→ BRIEF
Could you find every line in the entries below that holds the word "weak" and copy it?

→ SUPPLIED RECORDS
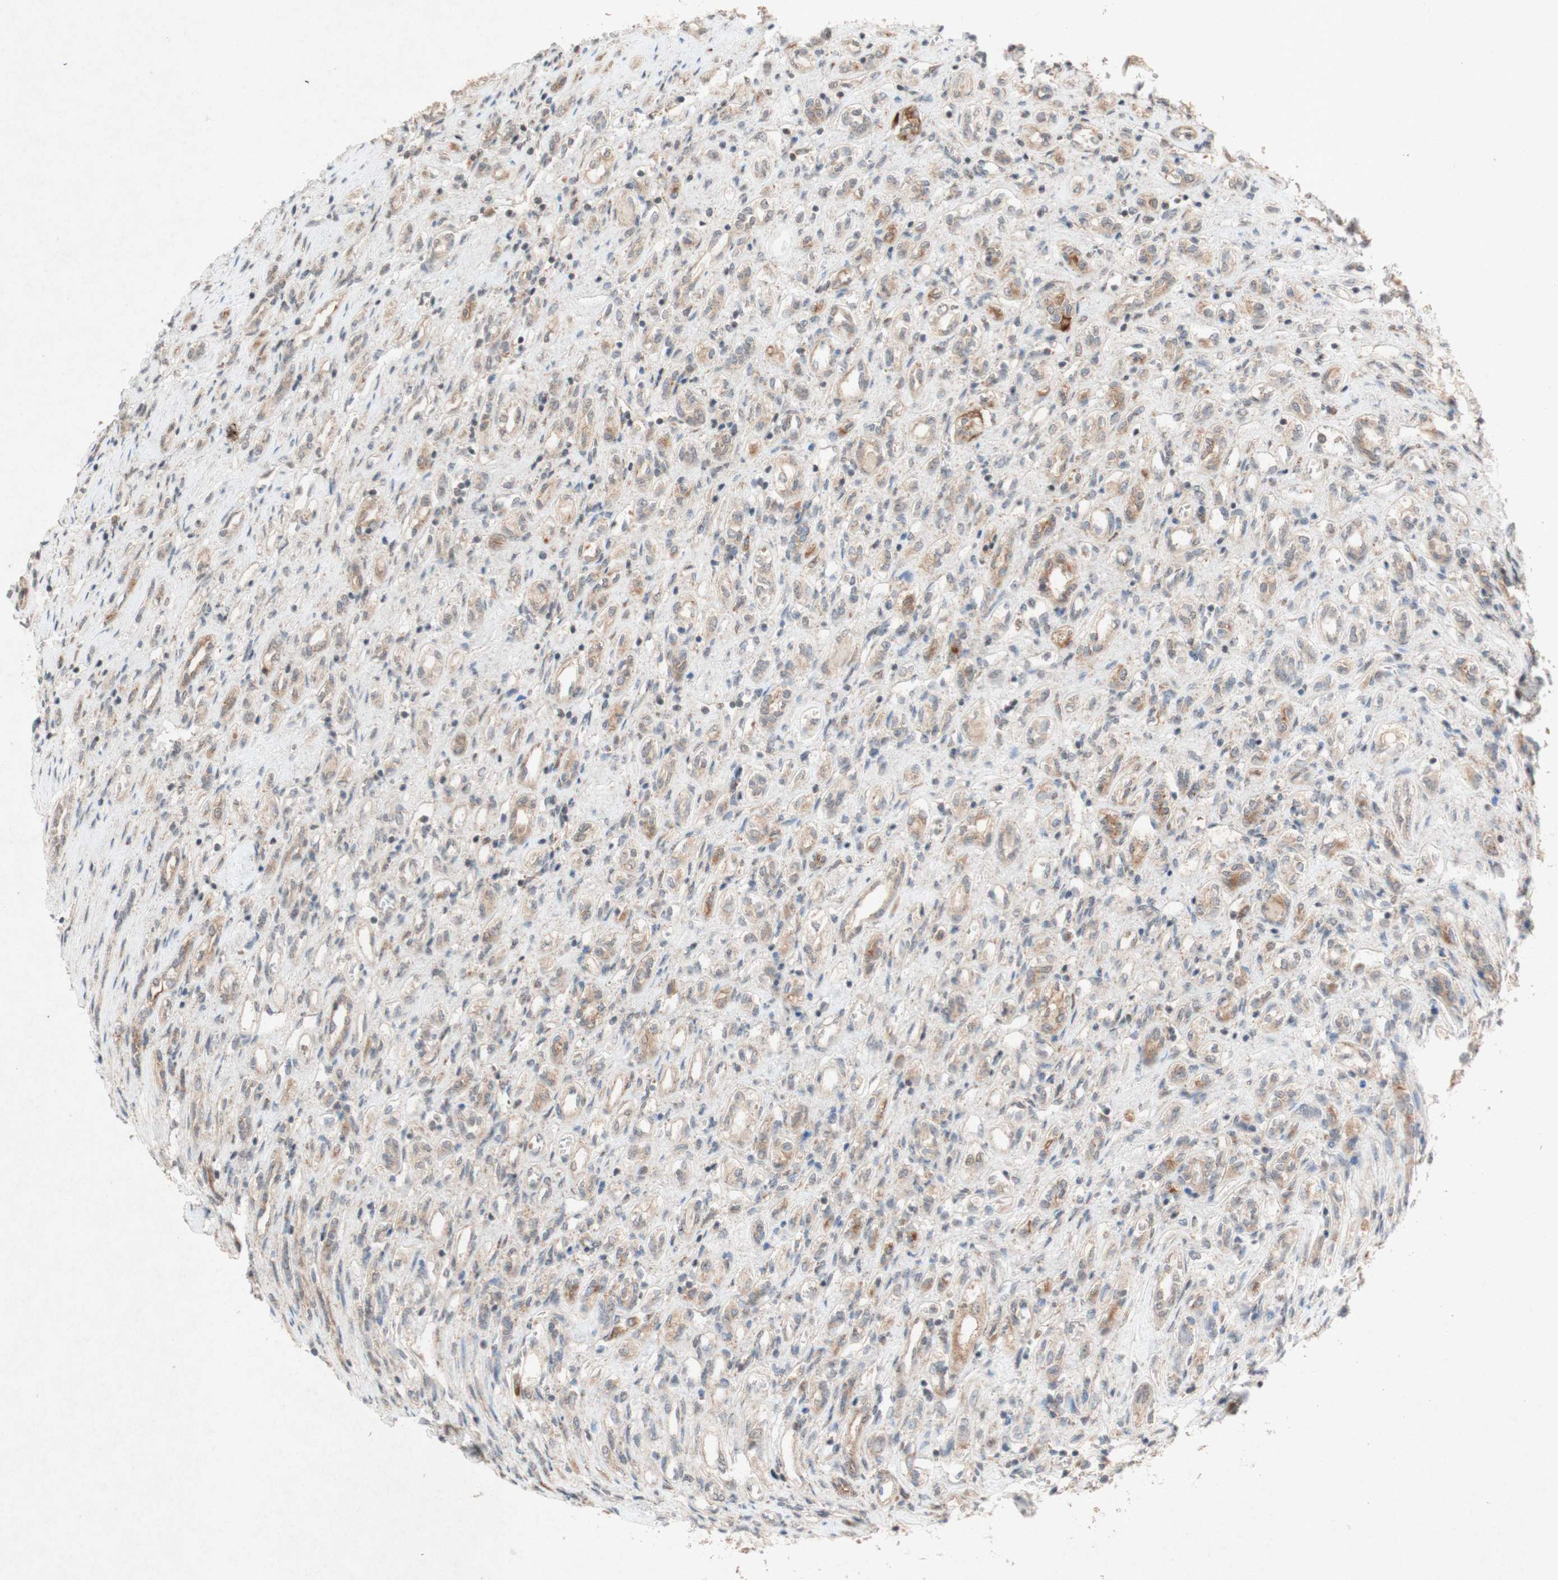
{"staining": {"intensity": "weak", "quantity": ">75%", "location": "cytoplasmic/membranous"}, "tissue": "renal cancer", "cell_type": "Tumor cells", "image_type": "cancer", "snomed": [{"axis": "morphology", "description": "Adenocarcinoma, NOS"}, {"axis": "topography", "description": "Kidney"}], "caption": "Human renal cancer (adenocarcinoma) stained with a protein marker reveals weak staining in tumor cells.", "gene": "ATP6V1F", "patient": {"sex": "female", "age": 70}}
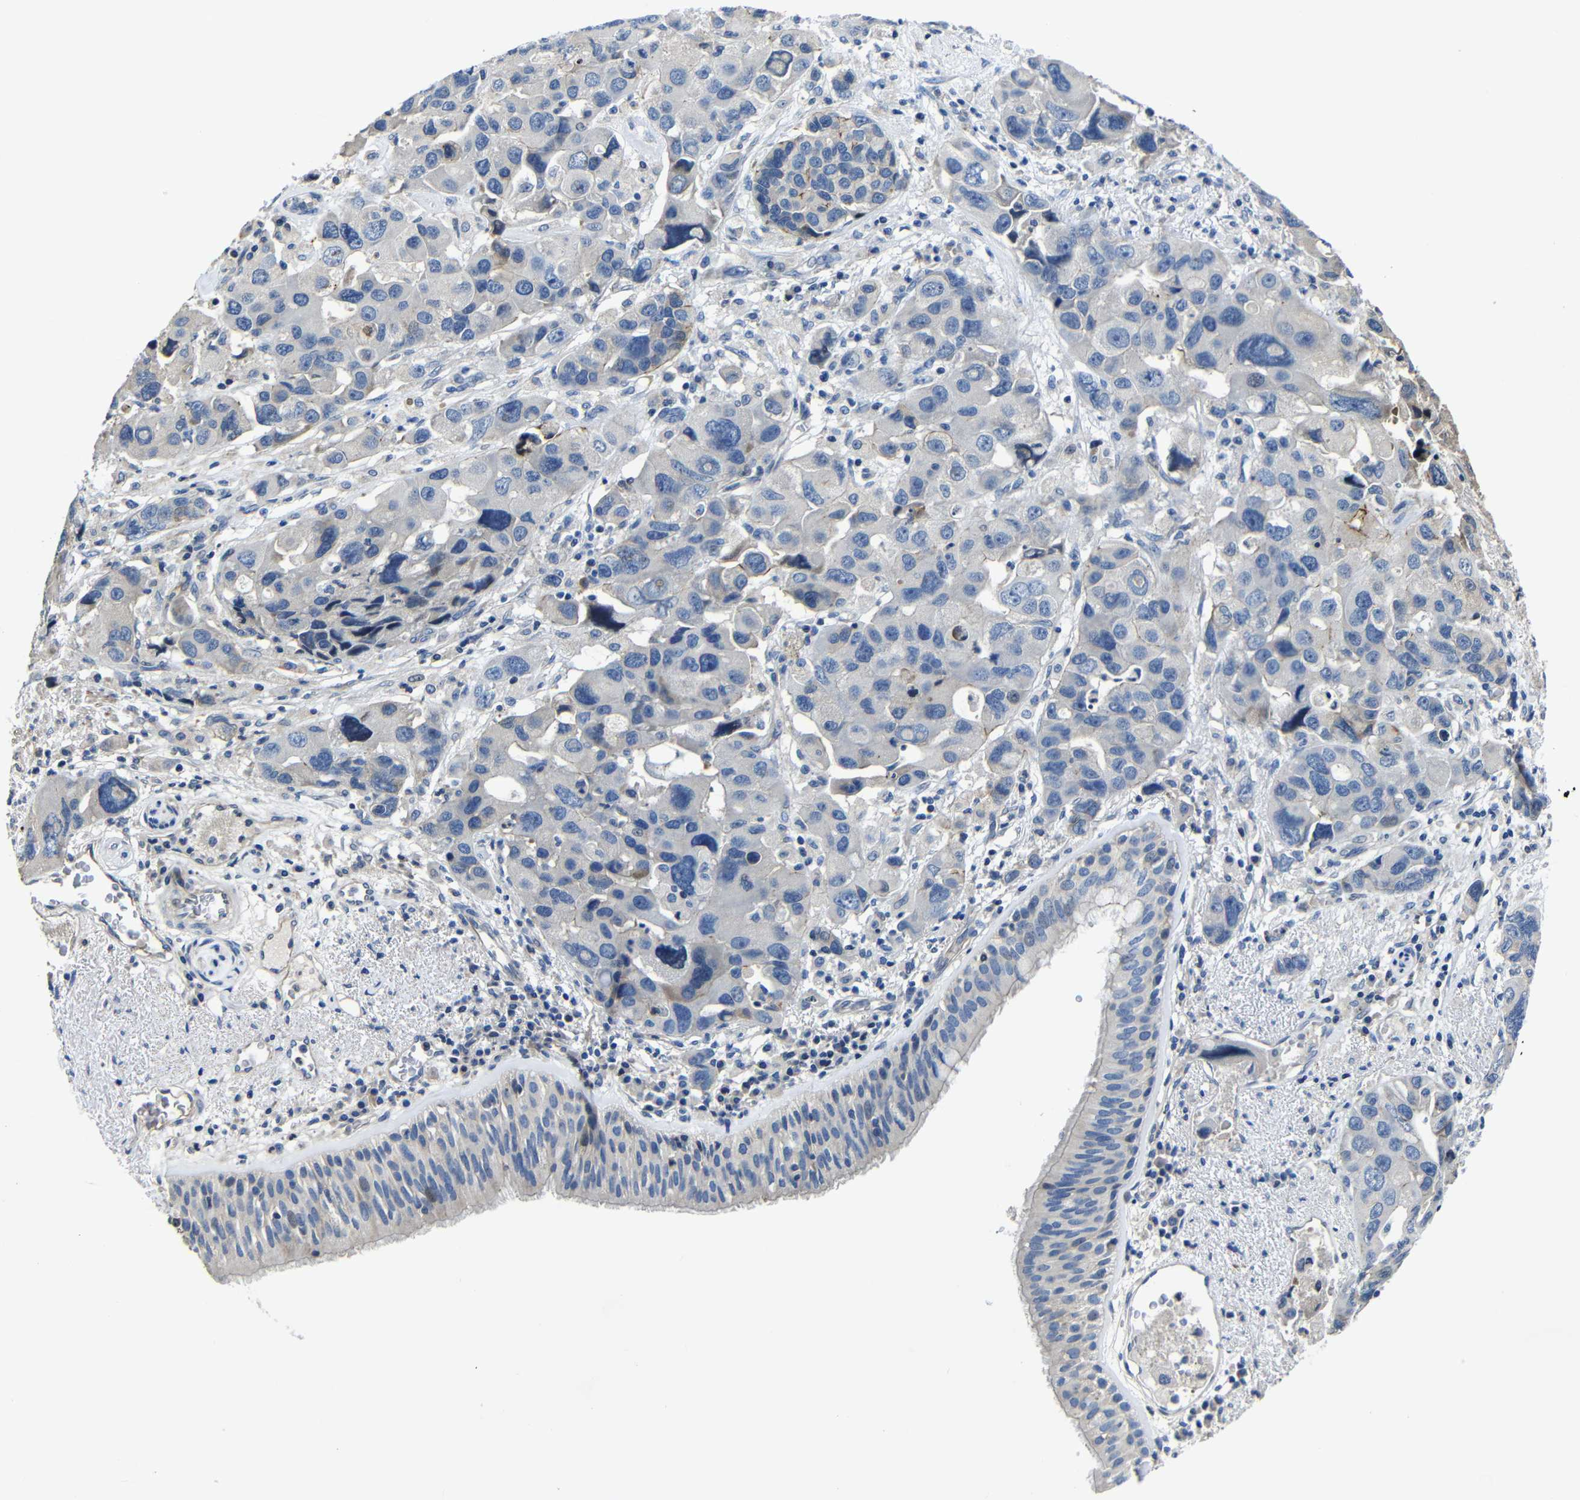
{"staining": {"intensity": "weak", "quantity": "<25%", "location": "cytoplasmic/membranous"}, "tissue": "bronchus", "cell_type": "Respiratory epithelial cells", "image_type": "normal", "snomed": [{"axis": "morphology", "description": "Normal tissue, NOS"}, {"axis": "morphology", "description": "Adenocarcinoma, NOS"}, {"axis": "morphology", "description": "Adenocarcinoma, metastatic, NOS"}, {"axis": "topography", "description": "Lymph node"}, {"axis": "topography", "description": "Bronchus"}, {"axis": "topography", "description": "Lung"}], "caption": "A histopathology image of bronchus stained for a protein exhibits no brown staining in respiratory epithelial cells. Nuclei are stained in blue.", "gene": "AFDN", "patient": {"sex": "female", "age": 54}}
...
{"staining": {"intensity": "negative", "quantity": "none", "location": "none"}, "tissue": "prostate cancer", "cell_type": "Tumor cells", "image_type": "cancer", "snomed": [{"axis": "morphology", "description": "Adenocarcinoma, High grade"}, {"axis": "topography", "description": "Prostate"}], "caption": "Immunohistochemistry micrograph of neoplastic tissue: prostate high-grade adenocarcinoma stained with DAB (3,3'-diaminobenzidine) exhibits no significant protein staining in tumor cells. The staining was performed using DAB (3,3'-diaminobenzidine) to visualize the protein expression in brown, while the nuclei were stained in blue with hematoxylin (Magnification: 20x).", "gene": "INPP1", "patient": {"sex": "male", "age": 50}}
* * *
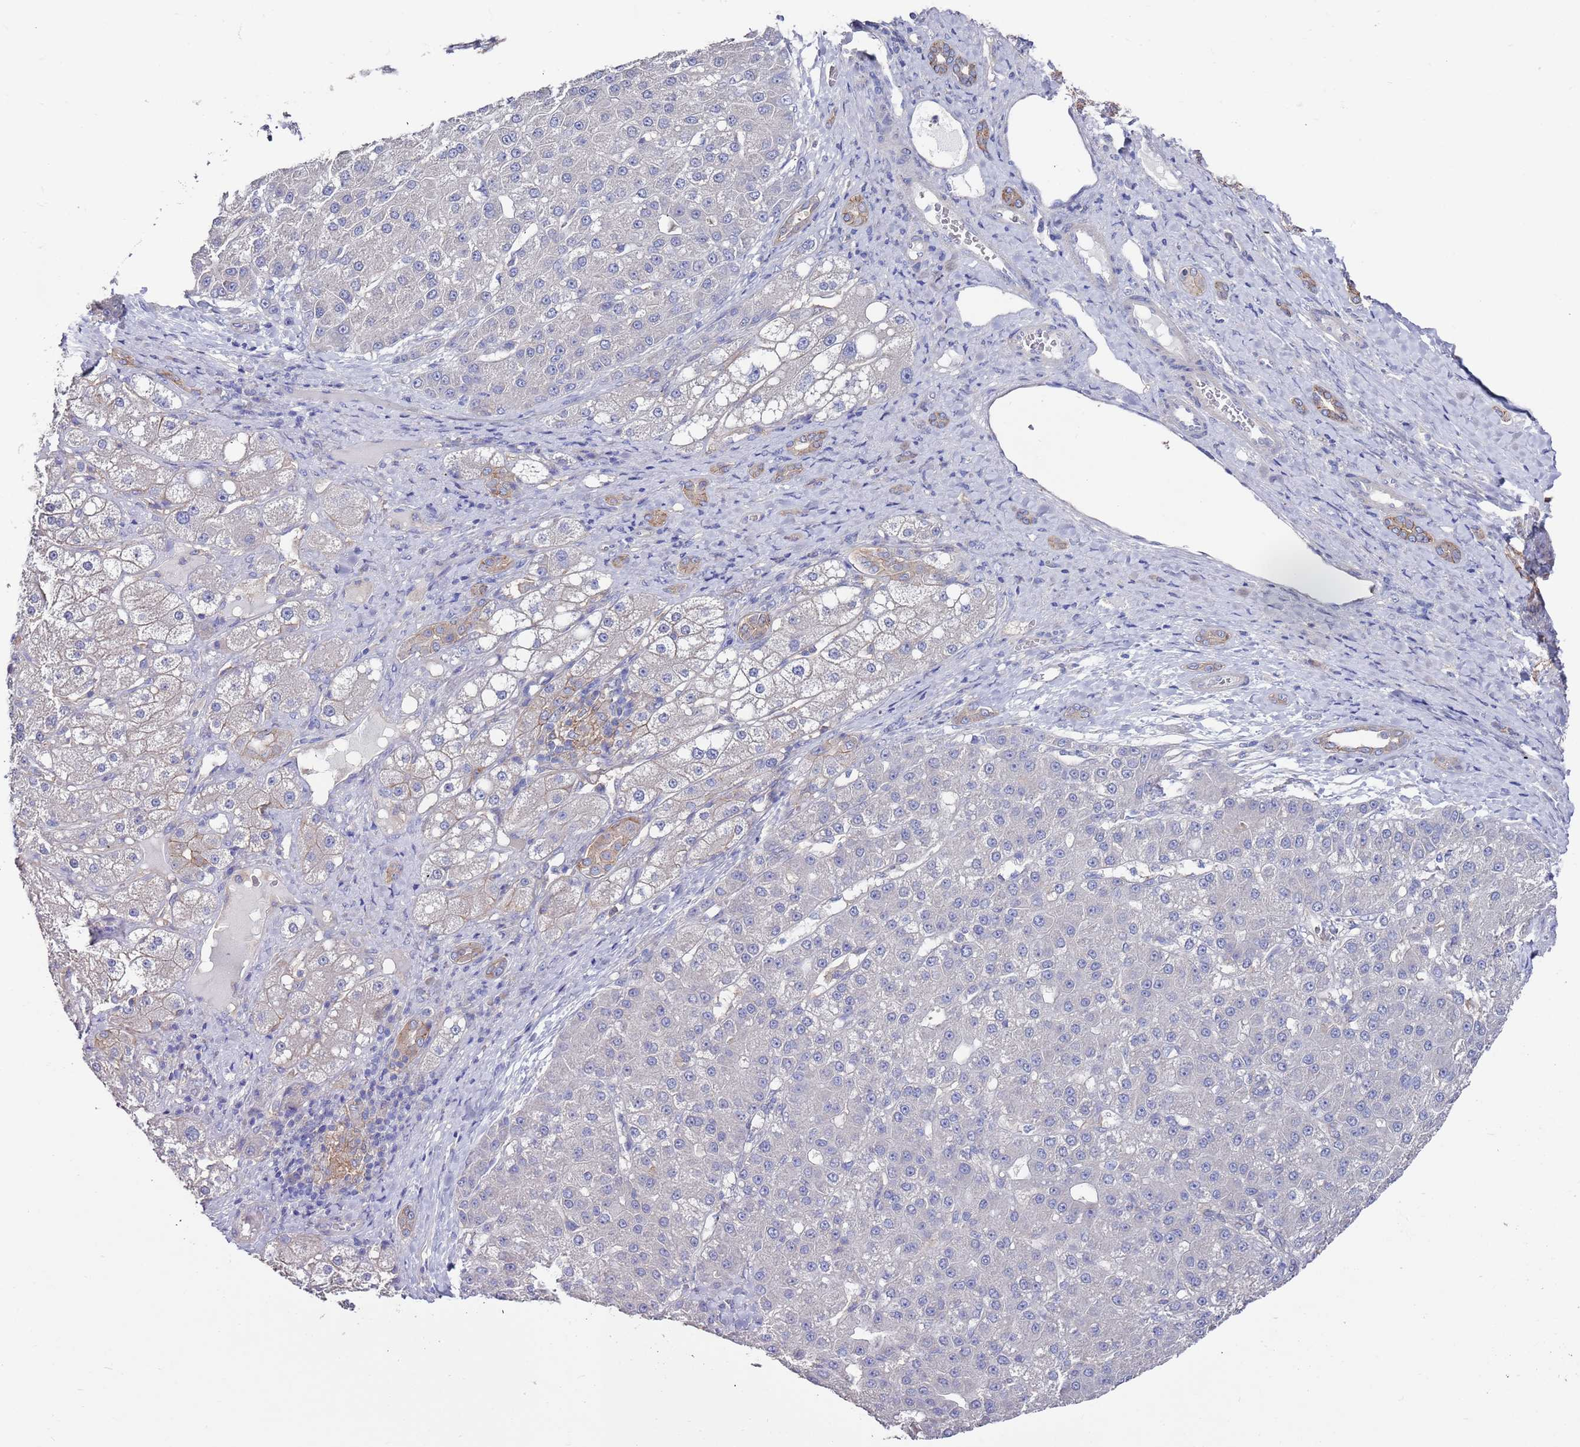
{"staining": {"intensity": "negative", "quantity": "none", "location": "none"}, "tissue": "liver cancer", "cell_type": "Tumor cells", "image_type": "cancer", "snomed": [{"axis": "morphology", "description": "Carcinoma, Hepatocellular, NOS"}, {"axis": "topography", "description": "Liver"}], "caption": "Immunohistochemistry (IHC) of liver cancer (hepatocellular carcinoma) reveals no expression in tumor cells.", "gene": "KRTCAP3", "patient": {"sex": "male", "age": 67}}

→ RESPONSE BELOW
{"staining": {"intensity": "weak", "quantity": ">75%", "location": "cytoplasmic/membranous"}, "tissue": "renal cancer", "cell_type": "Tumor cells", "image_type": "cancer", "snomed": [{"axis": "morphology", "description": "Adenocarcinoma, NOS"}, {"axis": "topography", "description": "Kidney"}], "caption": "Human renal cancer (adenocarcinoma) stained with a protein marker reveals weak staining in tumor cells.", "gene": "ATP6V1F", "patient": {"sex": "female", "age": 70}}
{"staining": {"intensity": "weak", "quantity": "<25%", "location": "cytoplasmic/membranous"}, "tissue": "bronchus", "cell_type": "Respiratory epithelial cells", "image_type": "normal", "snomed": [{"axis": "morphology", "description": "Normal tissue, NOS"}, {"axis": "morphology", "description": "Adenocarcinoma, NOS"}, {"axis": "morphology", "description": "Adenocarcinoma, metastatic, NOS"}, {"axis": "topography", "description": "Lymph node"}, {"axis": "topography", "description": "Bronchus"}, {"axis": "topography", "description": "Lung"}], "caption": "A histopathology image of bronchus stained for a protein exhibits no brown staining in respiratory epithelial cells. Nuclei are stained in blue.", "gene": "AFDN", "patient": {"sex": "female", "age": 54}}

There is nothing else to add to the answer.